I am more angry than sad right now. I literally cannot believe that the ISI acted with such impunity. They can pick someone one up, torture and murder them, and expect absolutely no legal recrimination.

Remember, these people’s job is to protect us. But they torture and kill us, and protect Osama bin Laden and Hafiz Saeed instead.

A commission set up by the government to investigate the killing of journalist Saleem Shahzad mired in controversy

They do this in Balochistan most every day, what with student activists, nationalists, and regular party workers ending up in gutters, but they have made the entirely rational calculation that no one in Pakistan cares about Balochistan — watch the video in this Cafe Pyala post if you don’t believe me. This feels somehow different, because his abduction was front page news. And yet they still went ahead and killed him.

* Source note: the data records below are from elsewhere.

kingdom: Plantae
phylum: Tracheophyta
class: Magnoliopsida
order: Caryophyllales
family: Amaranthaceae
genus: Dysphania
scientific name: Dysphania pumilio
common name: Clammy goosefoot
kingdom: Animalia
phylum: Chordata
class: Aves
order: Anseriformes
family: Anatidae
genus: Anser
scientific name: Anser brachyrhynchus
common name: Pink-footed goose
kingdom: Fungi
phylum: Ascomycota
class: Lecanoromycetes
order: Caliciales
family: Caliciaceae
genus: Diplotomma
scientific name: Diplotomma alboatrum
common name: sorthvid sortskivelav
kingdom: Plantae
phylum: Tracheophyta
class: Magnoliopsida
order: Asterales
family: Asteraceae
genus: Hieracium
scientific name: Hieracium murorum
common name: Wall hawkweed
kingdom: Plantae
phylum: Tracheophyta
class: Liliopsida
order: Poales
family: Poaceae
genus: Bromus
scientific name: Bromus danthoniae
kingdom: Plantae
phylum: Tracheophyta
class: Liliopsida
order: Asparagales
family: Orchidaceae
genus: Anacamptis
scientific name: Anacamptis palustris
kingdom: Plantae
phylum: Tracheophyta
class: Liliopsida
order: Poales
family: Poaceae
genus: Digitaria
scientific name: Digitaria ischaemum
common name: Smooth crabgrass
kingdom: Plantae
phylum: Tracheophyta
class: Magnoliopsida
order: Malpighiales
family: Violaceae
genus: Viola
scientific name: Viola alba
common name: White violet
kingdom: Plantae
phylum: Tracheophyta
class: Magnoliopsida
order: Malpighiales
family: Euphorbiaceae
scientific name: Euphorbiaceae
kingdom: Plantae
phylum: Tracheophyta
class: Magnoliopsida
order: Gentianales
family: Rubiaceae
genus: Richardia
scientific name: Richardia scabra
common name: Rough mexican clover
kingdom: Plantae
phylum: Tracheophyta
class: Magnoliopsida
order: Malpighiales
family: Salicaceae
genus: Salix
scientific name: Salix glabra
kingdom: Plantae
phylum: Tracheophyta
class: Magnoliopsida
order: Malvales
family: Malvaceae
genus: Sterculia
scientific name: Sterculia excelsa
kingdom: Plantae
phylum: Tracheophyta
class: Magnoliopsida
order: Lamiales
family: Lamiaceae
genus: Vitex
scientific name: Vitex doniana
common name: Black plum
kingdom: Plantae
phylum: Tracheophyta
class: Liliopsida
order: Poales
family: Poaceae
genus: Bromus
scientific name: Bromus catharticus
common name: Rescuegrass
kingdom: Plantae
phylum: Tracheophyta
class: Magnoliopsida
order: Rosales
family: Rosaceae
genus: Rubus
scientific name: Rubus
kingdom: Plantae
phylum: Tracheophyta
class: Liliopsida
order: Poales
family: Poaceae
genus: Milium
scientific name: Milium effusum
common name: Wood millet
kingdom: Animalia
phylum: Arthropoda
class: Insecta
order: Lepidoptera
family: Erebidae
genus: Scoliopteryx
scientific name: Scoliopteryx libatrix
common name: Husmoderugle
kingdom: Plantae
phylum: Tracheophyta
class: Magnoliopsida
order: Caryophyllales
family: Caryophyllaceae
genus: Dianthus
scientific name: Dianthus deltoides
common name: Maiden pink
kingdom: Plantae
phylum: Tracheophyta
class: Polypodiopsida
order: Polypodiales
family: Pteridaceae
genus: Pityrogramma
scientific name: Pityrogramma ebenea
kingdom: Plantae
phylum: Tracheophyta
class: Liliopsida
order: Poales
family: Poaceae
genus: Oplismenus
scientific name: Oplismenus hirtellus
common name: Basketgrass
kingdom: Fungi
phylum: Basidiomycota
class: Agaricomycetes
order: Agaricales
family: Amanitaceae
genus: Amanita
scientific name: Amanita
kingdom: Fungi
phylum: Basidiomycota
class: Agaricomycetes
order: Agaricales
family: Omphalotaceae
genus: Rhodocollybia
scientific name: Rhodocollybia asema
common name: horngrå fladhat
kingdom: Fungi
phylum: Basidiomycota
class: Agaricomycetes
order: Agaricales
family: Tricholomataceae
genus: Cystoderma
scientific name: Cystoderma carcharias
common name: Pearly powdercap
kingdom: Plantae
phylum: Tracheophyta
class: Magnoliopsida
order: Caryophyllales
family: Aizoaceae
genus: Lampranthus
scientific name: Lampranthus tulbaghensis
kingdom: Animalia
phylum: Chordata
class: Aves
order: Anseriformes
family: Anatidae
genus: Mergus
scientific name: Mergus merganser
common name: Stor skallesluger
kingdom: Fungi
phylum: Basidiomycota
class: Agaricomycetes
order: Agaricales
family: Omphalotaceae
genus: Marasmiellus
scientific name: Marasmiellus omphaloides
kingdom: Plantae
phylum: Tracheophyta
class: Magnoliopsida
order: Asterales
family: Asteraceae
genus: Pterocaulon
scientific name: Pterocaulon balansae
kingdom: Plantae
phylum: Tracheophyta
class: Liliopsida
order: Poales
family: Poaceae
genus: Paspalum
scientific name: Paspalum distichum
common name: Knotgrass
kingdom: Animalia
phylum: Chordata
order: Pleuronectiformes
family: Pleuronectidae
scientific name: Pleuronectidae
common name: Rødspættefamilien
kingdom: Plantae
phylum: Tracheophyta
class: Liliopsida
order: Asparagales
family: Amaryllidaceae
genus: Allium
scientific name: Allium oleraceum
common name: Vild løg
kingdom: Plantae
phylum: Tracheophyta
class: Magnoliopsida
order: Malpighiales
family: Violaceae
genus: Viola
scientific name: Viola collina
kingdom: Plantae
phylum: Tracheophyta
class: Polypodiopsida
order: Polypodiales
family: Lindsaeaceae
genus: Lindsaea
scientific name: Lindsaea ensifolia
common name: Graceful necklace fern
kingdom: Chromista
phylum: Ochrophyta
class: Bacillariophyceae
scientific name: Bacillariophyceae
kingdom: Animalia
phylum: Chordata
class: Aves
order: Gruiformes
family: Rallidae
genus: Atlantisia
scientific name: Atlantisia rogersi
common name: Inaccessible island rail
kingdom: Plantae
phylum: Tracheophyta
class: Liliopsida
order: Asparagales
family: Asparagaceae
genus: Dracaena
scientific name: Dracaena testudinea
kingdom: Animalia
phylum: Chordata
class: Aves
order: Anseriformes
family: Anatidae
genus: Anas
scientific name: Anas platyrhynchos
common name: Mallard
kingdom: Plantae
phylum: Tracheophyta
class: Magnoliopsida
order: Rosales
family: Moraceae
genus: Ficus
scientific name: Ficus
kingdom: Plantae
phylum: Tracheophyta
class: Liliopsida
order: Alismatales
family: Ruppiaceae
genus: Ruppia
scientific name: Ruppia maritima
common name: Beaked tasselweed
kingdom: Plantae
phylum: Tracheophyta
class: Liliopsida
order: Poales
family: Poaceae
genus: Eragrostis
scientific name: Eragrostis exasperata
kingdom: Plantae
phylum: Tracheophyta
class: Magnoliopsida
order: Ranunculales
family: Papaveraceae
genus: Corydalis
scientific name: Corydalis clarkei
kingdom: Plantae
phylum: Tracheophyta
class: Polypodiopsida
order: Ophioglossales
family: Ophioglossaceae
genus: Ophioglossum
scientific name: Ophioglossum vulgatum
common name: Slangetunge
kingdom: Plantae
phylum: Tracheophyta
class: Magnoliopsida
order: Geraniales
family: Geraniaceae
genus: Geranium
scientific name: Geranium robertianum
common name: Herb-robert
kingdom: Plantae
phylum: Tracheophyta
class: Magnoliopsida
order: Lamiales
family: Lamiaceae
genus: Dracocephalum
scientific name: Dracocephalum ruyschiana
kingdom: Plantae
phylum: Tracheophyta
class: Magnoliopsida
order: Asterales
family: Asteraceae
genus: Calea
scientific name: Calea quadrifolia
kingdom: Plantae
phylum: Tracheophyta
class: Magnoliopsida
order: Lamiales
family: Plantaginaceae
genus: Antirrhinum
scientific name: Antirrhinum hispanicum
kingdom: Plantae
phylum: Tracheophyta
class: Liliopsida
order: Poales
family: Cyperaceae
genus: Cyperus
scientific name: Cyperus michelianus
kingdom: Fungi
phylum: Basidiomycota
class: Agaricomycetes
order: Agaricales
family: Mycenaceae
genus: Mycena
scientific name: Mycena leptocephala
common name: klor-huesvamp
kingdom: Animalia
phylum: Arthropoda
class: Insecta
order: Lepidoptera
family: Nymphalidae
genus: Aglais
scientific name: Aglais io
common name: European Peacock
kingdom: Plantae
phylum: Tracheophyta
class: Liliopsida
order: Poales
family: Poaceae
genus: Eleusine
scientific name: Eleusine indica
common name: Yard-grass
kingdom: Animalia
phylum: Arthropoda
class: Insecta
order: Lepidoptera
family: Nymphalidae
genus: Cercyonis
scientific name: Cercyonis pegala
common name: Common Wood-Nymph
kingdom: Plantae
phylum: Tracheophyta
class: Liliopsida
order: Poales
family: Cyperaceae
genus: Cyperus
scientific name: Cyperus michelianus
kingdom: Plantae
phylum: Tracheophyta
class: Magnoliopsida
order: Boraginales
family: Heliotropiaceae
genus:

When Saleem Shahzad disappeared, I honestly thought he’d just get beaten up and abused, like they did Umar Cheema. I never actually considered the possibility that they would kill him, especially when Human Rights Watch had “credible” information that he had been picked up by the ISI.

    “While the ISI was said to have bristled at previous reports by Shahzad, his disappearance happened two days after he wrote a story for Asia Times Online that said that al-Qaeda had attacked a naval base in the port city of Karachi on May 22 after talks had broken down between the Pakistan navy and the global terrorist organization. In his report, Shahzad claimed that al-Qaeda had carried out the attack in retaliation for the arrest of naval officials suspected of links with the terrorist group. The 17-hour attack on the Karachi naval base by at least four people led to the destruction of two Lockheed Martin P-3C Orion aircraft that had been enhanced with counterterrorism capabilities.”

"But I will not let myself be reduced to silence."